*** Begin section ***
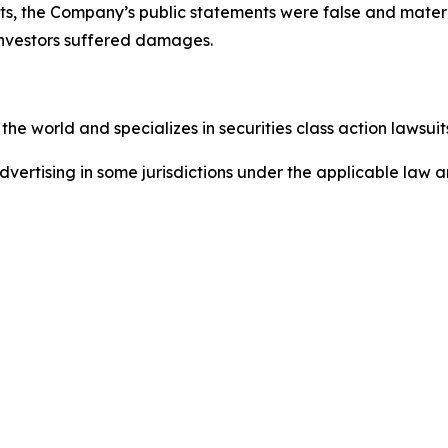
ts, the Company’s public statements were false and materi
investors suffered damages.
he world and specializes in securities class action lawsuits
dvertising in some jurisdictions under the applicable law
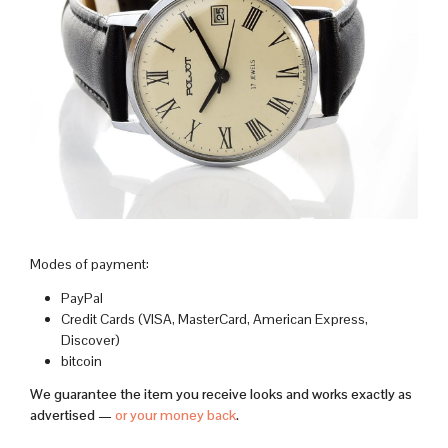
Modes of payment:
PayPal
Credit Cards (VISA, MasterCard, American Express,
Discover)
bitcoin
We guarantee the item you receive looks and works exactly as
advertised —
or your money back
.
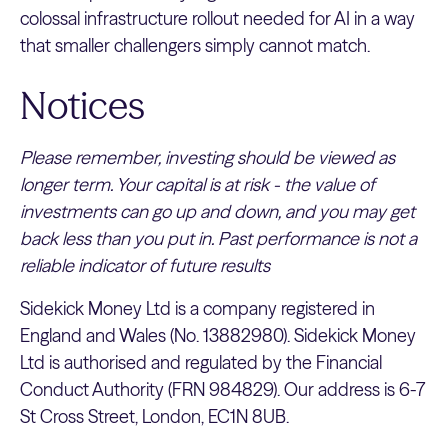
colossal infrastructure rollout needed for AI in a way
that smaller challengers simply cannot match.
Notices
Please remember, investing should be viewed as
longer term. Your capital is at risk - the value of
investments can go up and down, and you may get
back less than you put in. Past performance is not a
reliable indicator of future results
Sidekick Money Ltd is a company registered in
England and Wales (No. 13882980). Sidekick Money
Ltd is authorised and regulated by the Financial
Conduct Authority (FRN 984829). Our address is 6-7
St Cross Street, London, EC1N 8UB.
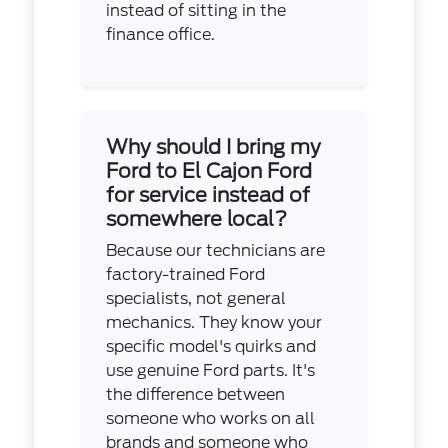
instead of sitting in the
finance office.
Why should I bring my
Ford to El Cajon Ford
for service instead of
somewhere local?
Because our technicians are
factory-trained Ford
specialists, not general
mechanics. They know your
specific model's quirks and
use genuine Ford parts. It's
the difference between
someone who works on all
brands and someone who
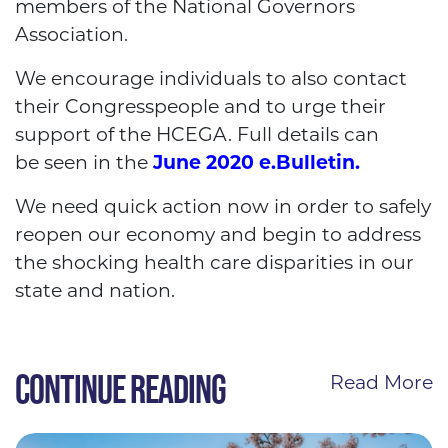
members of the National Governors
Association.
We encourage individuals to also contact
their Congresspeople and to urge their
support of the HCEGA. Full details can
be seen in the
June 2020 e.Bulletin.
We need quick action now in order to safely
reopen our economy and begin to address
the shocking health care disparities in our
state and nation.
CONTINUE READING
Read More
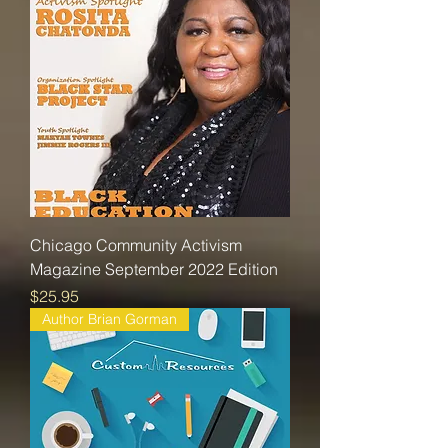
Chicago Community Activism
Magazine September 2022 Edition
Price
$25.95
Author Brian Gorman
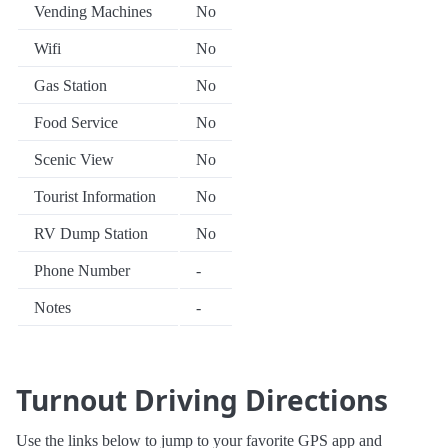
Vending Machines
No
Wifi
No
Gas Station
No
Food Service
No
Scenic View
No
Tourist Information
No
RV Dump Station
No
Phone Number
-
Notes
-
Turnout Driving Directions
Use the links below to jump to your favorite GPS app and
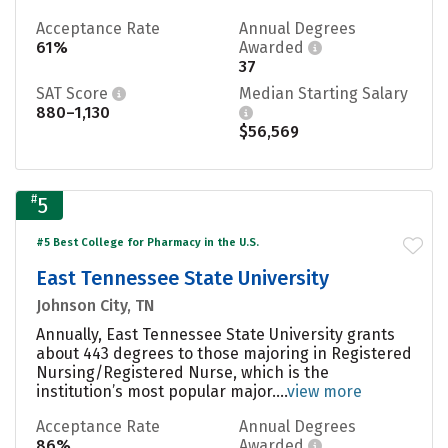
Acceptance Rate
Annual Degrees
61%
Awarded
37
SAT Score
Median Starting Salary
880–1,130
$56,569
#
5
#5 Best College for Pharmacy in the U.S.
East Tennessee State University
Johnson City, TN
Annually, East Tennessee State University grants
about 443 degrees to those majoring in Registered
Nursing/Registered Nurse, which is the
institution’s most popular major....
view more
Acceptance Rate
Annual Degrees
86%
Awarded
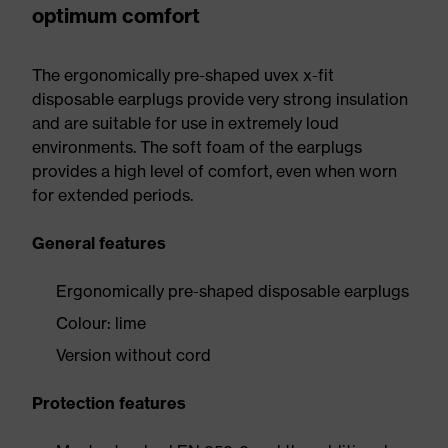
optimum comfort
The ergonomically pre-shaped uvex x-fit
disposable earplugs provide very strong insulation
and are suitable for use in extremely loud
environments. The soft foam of the earplugs
provides a high level of comfort, even when worn
for extended periods.
General features
Ergonomically pre-shaped disposable earplugs
Colour: lime
Version without cord
Protection features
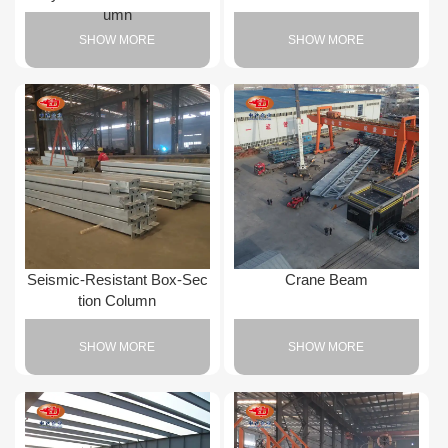
umn
SHOW MORE
SHOW MORE
Seismic-Resistant Box-Sec
Crane Beam
tion Column
SHOW MORE
SHOW MORE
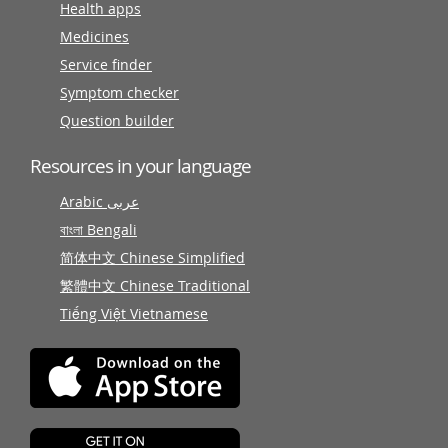
Health apps
Medicines
Service finder
Symptom checker
Question builder
Resources in your language
Arabic عربى
বাংলা Bengali
简体中文 Chinese Simplified
繁體中文 Chinese Traditional
Tiếng Việt Vietnamese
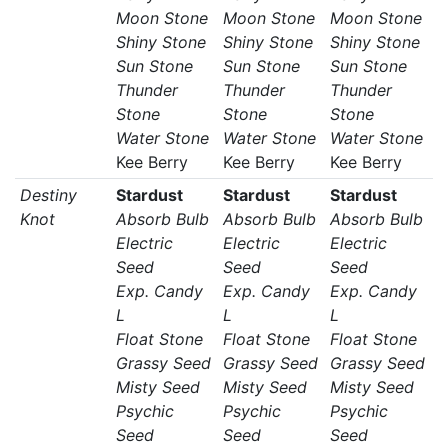
Moon Stone
Moon Stone
Moon Stone
Shiny Stone
Shiny Stone
Shiny Stone
Sun Stone
Sun Stone
Sun Stone
Thunder
Thunder
Thunder
Stone
Stone
Stone
Water Stone
Water Stone
Water Stone
Kee Berry
Kee Berry
Kee Berry
Destiny
Stardust
Stardust
Stardust
Knot
Absorb Bulb
Absorb Bulb
Absorb Bulb
Electric
Electric
Electric
Seed
Seed
Seed
Exp. Candy
Exp. Candy
Exp. Candy
L
L
L
Float Stone
Float Stone
Float Stone
Grassy Seed
Grassy Seed
Grassy Seed
Misty Seed
Misty Seed
Misty Seed
Psychic
Psychic
Psychic
Seed
Seed
Seed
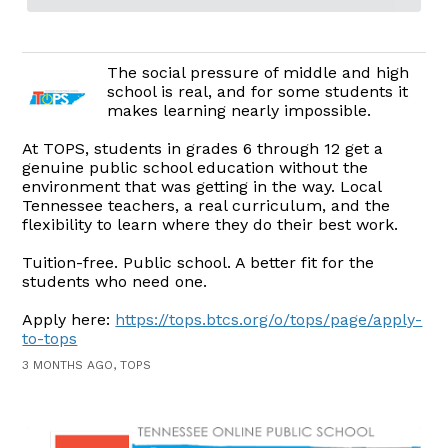
The social pressure of middle and high
school is real, and for some students it
makes learning nearly impossible.
At TOPS, students in grades 6 through 12 get a
genuine public school education without the
environment that was getting in the way. Local
Tennessee teachers, a real curriculum, and the
flexibility to learn where they do their best work.
Tuition-free. Public school. A better fit for the
students who need one.
Apply here:
https://tops.btcs.org/o/tops/page/apply-
to-tops
3 MONTHS AGO, TOPS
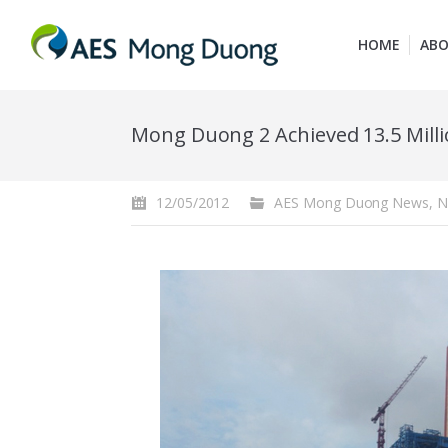
HOME
ABO
Mong Duong 2 Achieved 13.5 Mill
12/05/2012
AES Mong Duong News
,
N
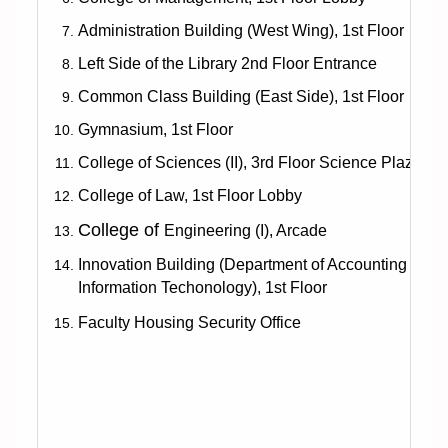
Administration Building (West Wing), 1st Floor
Left Side of the Library 2nd Floor Entrance
Common Class Building (East Side), 1st Floor
Gymnasium, 1st Floor
College of Sciences (II), 3rd Floor Science Plaza
College of Law, 1st Floor Lobby
College of
Engineering (I), Arcade
Innovation Building
(Department of Accounting and
Information Techonology), 1st Floor
Faculty Housing Security Office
*** End section ***
Throughout the data above, count the lines in which the word "comfort" occurs; supply the number alone.

2